The word "Deprecation" occurs in some lines of the data. Return each such line.

—————

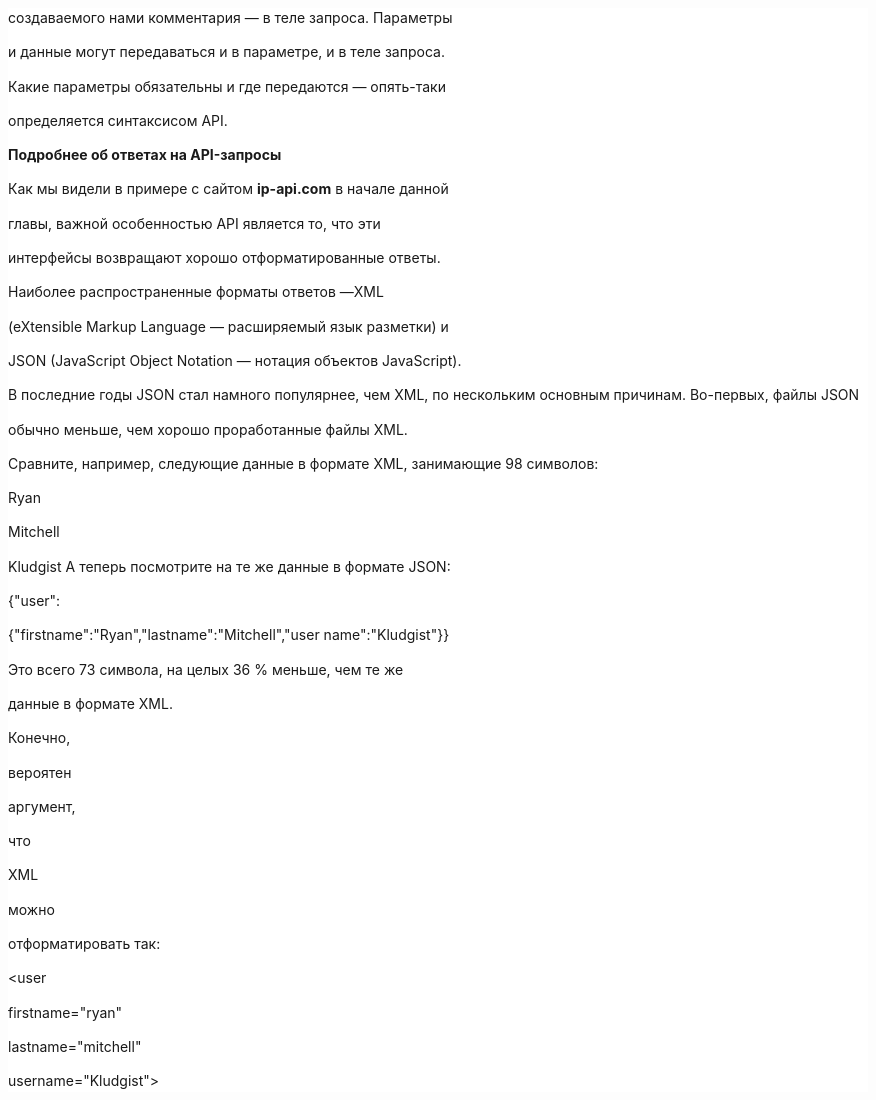создаваемого нами комментария — в теле запроса. Параметры

и данные могут передаваться и в параметре, и в теле запроса. 

Какие параметры обязательны и где передаются — опять-таки

определяется синтаксисом API. 

**Подробнее об ответах на API-запросы**

Как мы видели в примере с сайтом **ip-api.com** в начале данной

главы, важной особенностью API является то, что эти

интерфейсы возвращают хорошо отформатированные ответы. 

Наиболее распространенные форматы ответов —XML

\(eXtensible Markup Language — расширяемый язык разметки\) и

JSON \(JavaScript Object Notation — нотация объектов JavaScript\). 

В последние годы JSON стал намного популярнее, чем XML, по нескольким основным причинам. Во-первых, файлы JSON

обычно меньше, чем хорошо проработанные файлы XML. 

Сравните, например, следующие данные в формате XML, занимающие 98 символов:

<user><firstname>Ryan</firstname> 

<lastname>Mitchell</lastname> 

<username>Kludgist</username></user> А теперь посмотрите на те же данные в формате JSON:

\{"user":

\{"firstname":"Ryan","lastname":"Mitchell","user name":"Kludgist"\}\}

Это всего 73 символа, на целых 36 % меньше, чем те же

данные в формате XML. 

Конечно, 

вероятен 

аргумент, 

что 

XML 

можно

отформатировать так:

<user 

firstname="ryan" 

lastname="mitchell" 

username="Kludgist"></user> 
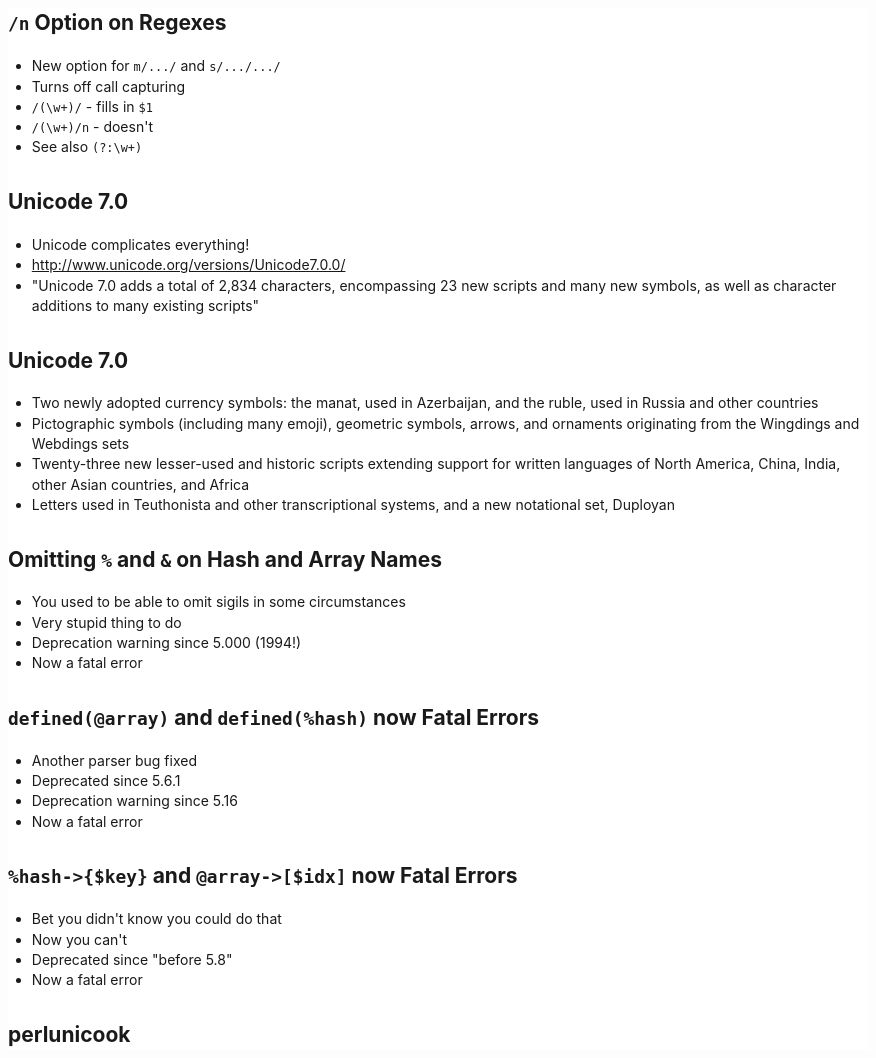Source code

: ## `/n` Option on Regexes

* New option for `m/.../` and `s/.../.../`
* Turns off call capturing
* `/(\w+)/` - fills in `$1`
* `/(\w+)/n` - doesn't
* See also `(?:\w+)`

## Unicode 7.0

* Unicode complicates everything!
* http://www.unicode.org/versions/Unicode7.0.0/
* "Unicode 7.0 adds a total of 2,834 characters, encompassing 23 new scripts and many new symbols, as well as character additions to many existing scripts"

## Unicode 7.0

* Two newly adopted currency symbols: the manat, used in Azerbaijan,
and the ruble, used in Russia and other countries 
* Pictographic symbols (including many emoji), geometric symbols,
arrows, and ornaments originating from the Wingdings and Webdings sets 
* Twenty-three new lesser-used and historic scripts extending support
for written languages of North America, China, India, other Asian
countries, and Africa 
* Letters used in Teuthonista and other transcriptional systems, and a
  new notational set, Duployan 

## Omitting `%` and `&` on Hash and Array Names

* You used to be able to omit sigils in some circumstances
* Very stupid thing to do
* Deprecation warning since 5.000 (1994!)
* Now a fatal error

## `defined(@array)` and `defined(%hash)` now Fatal Errors

* Another parser bug fixed
* Deprecated since 5.6.1
* Deprecation warning since 5.16
* Now a fatal error

## `%hash->{$key}` and `@array->[$idx]` now Fatal Errors

* Bet you didn't know you could do that
* Now you can't
* Deprecated since "before 5.8"
* Now a fatal error

## perlunicook
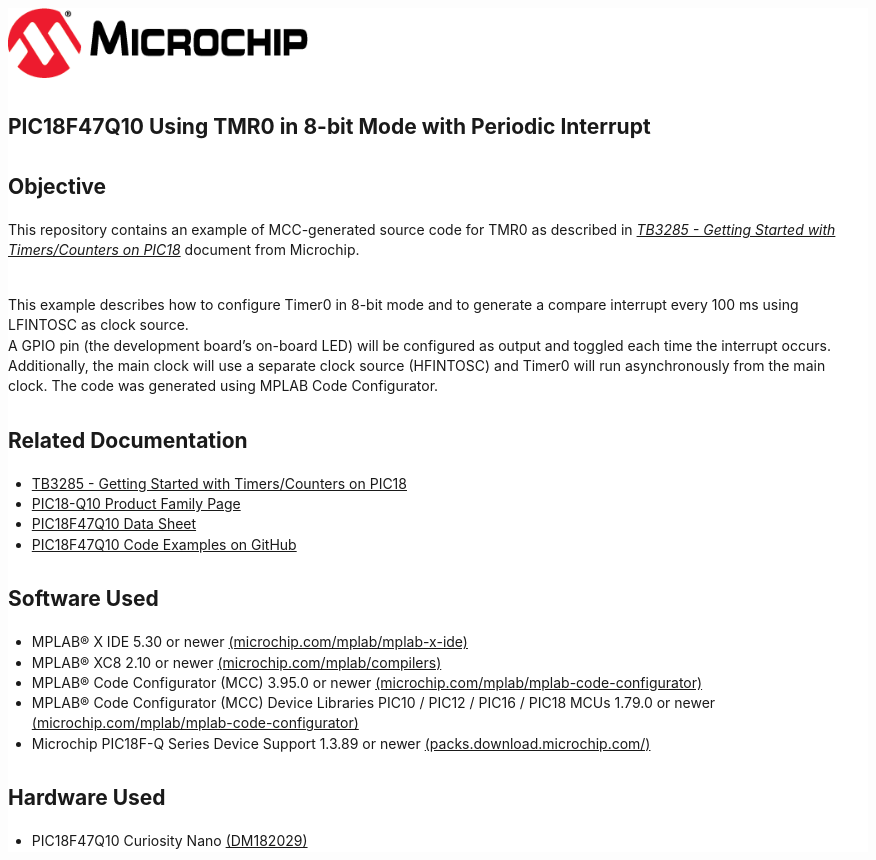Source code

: <div id="readme" class="Box-body readme blob js-code-block-container">
 <article class="markdown-body entry-content p-3 p-md-6" itemprop="This needs to locked down and 'never' changed"><p><a href="https://www.microchip.com" rel="nofollow"><img src="images/Microchip.png" alt="MCHP" width="300";"></a></p>


# PIC18F47Q10 Using TMR0 in 8-bit Mode with Periodic Interrupt


## Objective
This repository contains an example of MCC-generated source code for TMR0 as described in [*TB3285 - Getting Started with Timers/Counters on PIC18*](https://www.microchip.com/wwwappnotes/appnotes.aspx?appnote=en1003329) document from Microchip.

<br>This example describes how to configure Timer0 in 8-bit mode and to generate a compare interrupt every 100 ms
using LFINTOSC as clock source.
<br>A GPIO pin (the development board’s on-board LED) will be configured as output and toggled each time the interrupt occurs. <br>Additionally, the main clock will use a separate clock source (HFINTOSC) and Timer0 will run asynchronously from the main clock. The code was generated using MPLAB Code Configurator.

## Related Documentation
- [TB3285 - Getting Started with Timers/Counters on PIC18](https://www.microchip.com/wwwappnotes/appnotes.aspx?appnote=en1003329)
- [PIC18-Q10 Product Family Page](https://www.microchip.com/design-centers/8-bit/pic-mcus/device-selection/pic18f-q10-product-family)
- [PIC18F47Q10 Data Sheet](http://ww1.microchip.com/downloads/en/DeviceDoc/40002043D.pdf)
- [PIC18F47Q10 Code Examples on GitHub](https://github.com/microchip-pic-avr-examples?q=pic18f47q10-cnano&type=&language=)

## Software Used
- MPLAB® X IDE 5.30 or newer [(microchip.com/mplab/mplab-x-ide)](http://www.microchip.com/mplab/mplab-x-ide)
- MPLAB® XC8 2.10 or newer [(microchip.com/mplab/compilers)](http://www.microchip.com/mplab/compilers)
- MPLAB® Code Configurator (MCC) 3.95.0 or newer [(microchip.com/mplab/mplab-code-configurator)](https://www.microchip.com/mplab/mplab-code-configurator)
- MPLAB® Code Configurator (MCC) Device Libraries PIC10 / PIC12 / PIC16 / PIC18 MCUs 1.79.0 or newer [(microchip.com/mplab/mplab-code-configurator)](https://www.microchip.com/mplab/mplab-code-configurator)
- Microchip PIC18F-Q Series Device Support 1.3.89 or newer [(packs.download.microchip.com/)](https://packs.download.microchip.com/)


## Hardware Used
- PIC18F47Q10 Curiosity Nano [(DM182029)](https://www.microchip.com/Developmenttools/ProductDetails/DM182029)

—————

• [OUTPUT BELOW]:
* Deprecation warning since 5.000 (1994!)
* Deprecation warning since 5.16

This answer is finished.